- [DOCUMENT PASSAGE]
────────
I have uploaded my work on a hash table library to the Yahoo group
files section: http://groups.yahoo.com/group/boost/files/hash_table.zip

It includes four containers that conform to Matthew Austern's proposal
at http://std.dkuug.dk/jtc1/sc22/wg21/docs/papers/2002/n1399.html. In
addition, it includes two other containers, boost::hash_table and
boost::hash_multitable, which allow the user to specify a
function/functor that extracts the key from the value. All of the
containers, in addition to Matthew Austern's bucket interface of which
I am not particularly fond, provide a container-view interface to the
buckets, as suggested by a message forwared by someone on this list.

The documentation is not yet perfect, and as I have yet to write a
test suite, there may still be bugs. I have done some minimal testing
with GCC 3.2.1. I would greatly appreciate any assistance with
testing.
────────
- [EXERCISE REQUIREMENTS]
A - Copy out the stretch of the hash table announcement from "It includes four" through "on this list.".
B - Answer these questions from the hash table announcement:
(i) How many of the uploaded containers conform to Matthew Austern's proposal?
(ii) What are the names of the two other containers that let the user specify a function/functor to extract the key from the value?
(iii) Which compiler was used for the minimal testing?

- [DATA SEGMENT]
────────
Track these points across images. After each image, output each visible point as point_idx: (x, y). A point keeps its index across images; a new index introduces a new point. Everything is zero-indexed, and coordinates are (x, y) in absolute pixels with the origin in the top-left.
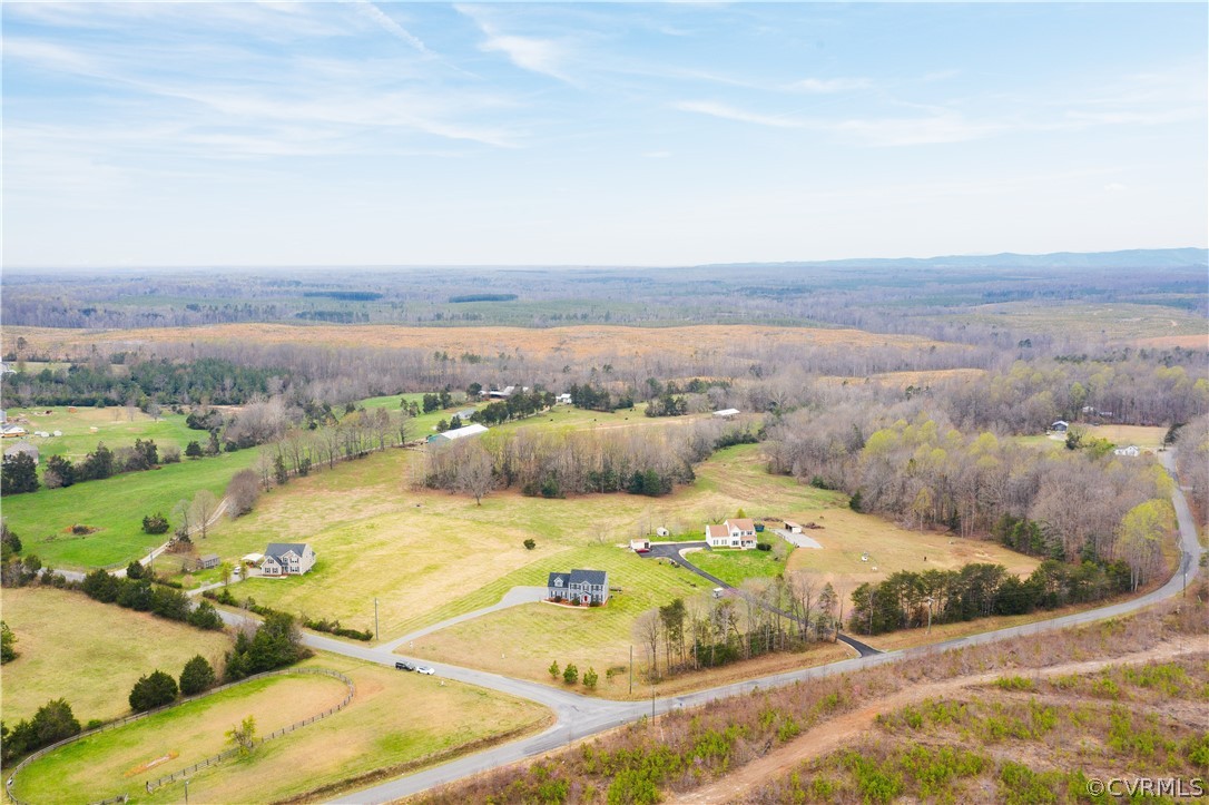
────────
- [SOLUTIONS TO THE EXERCISE]
A -
It includes four containers that conform to Matthew Austern's proposal
at http://std.dkuug.dk/jtc1/sc22/wg21/docs/papers/2002/n1399.html. In
addition, it includes two other containers, boost::hash_table and
boost::hash_multitable, which allow the user to specify a
function/functor that extracts the key from the value. All of the
containers, in addition to Matthew Austern's bucket interface of which
I am not particularly fond, provide a container-view interface to the
buckets, as suggested by a message forwared by someone on this list.

B -
(i) Four.
(ii) boost::hash_table and boost::hash_multitable.
(iii) GCC 3.2.1.